● Exercise
Lay out the data as a Markdown table with two columns, Row and Data line. Begin at the line that contains "genus: Eristalis" and stop after the final line of the data, numbering each row and skipping blank lines.

* START Input rows *

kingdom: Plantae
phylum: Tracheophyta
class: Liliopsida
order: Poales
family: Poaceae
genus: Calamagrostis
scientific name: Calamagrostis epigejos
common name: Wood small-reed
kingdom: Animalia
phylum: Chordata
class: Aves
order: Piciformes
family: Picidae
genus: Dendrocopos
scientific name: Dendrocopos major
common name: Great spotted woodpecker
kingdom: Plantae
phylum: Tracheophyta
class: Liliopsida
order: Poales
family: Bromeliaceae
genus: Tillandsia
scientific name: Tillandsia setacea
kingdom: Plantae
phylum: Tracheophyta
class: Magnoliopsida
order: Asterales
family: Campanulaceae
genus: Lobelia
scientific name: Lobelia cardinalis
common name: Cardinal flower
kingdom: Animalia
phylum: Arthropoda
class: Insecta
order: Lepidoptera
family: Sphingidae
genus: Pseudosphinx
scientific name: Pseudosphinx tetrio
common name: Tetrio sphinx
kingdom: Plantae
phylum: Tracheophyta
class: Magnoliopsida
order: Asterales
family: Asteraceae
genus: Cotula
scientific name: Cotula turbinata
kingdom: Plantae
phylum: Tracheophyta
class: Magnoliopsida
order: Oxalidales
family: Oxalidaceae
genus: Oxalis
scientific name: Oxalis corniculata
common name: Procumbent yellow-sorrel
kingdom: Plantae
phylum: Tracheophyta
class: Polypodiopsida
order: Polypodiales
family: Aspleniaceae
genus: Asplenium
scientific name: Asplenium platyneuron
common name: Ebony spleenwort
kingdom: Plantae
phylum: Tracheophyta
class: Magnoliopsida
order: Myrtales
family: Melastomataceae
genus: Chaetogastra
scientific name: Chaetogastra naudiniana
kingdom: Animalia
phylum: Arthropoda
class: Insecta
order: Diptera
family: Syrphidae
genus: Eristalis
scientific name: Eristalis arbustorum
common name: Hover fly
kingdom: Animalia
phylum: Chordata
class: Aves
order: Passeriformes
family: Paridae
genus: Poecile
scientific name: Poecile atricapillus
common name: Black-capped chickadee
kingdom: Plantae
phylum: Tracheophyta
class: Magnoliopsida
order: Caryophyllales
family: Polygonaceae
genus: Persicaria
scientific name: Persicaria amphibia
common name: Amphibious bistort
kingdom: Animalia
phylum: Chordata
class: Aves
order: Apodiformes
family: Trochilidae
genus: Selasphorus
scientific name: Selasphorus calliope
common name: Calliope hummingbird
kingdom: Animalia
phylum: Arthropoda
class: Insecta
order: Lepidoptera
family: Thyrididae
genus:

* END Input rows *

● Response to this task
| Row | Data line |
|---|---|
| 1 | genus: Eristalis |
| 2 | scientific name: Eristalis arbustorum |
| 3 | common name: Hover fly |
| 4 | kingdom: Animalia |
| 5 | phylum: Chordata |
| 6 | class: Aves |
| 7 | order: Passeriformes |
| 8 | family: Paridae |
| 9 | genus: Poecile |
| 10 | scientific name: Poecile atricapillus |
| 11 | common name: Black-capped chickadee |
| 12 | kingdom: Plantae |
| 13 | phylum: Tracheophyta |
| 14 | class: Magnoliopsida |
| 15 | order: Caryophyllales |
| 16 | family: Polygonaceae |
| 17 | genus: Persicaria |
| 18 | scientific name: Persicaria amphibia |
| 19 | common name: Amphibious bistort |
| 20 | kingdom: Animalia |
| 21 | phylum: Chordata |
| 22 | class: Aves |
| 23 | order: Apodiformes |
| 24 | family: Trochilidae |
| 25 | genus: Selasphorus |
| 26 | scientific name: Selasphorus calliope |
| 27 | common name: Calliope hummingbird |
| 28 | kingdom: Animalia |
| 29 | phylum: Arthropoda |
| 30 | class: Insecta |
| 31 | order: Lepidoptera |
| 32 | family: Thyrididae |
| 33 | genus: |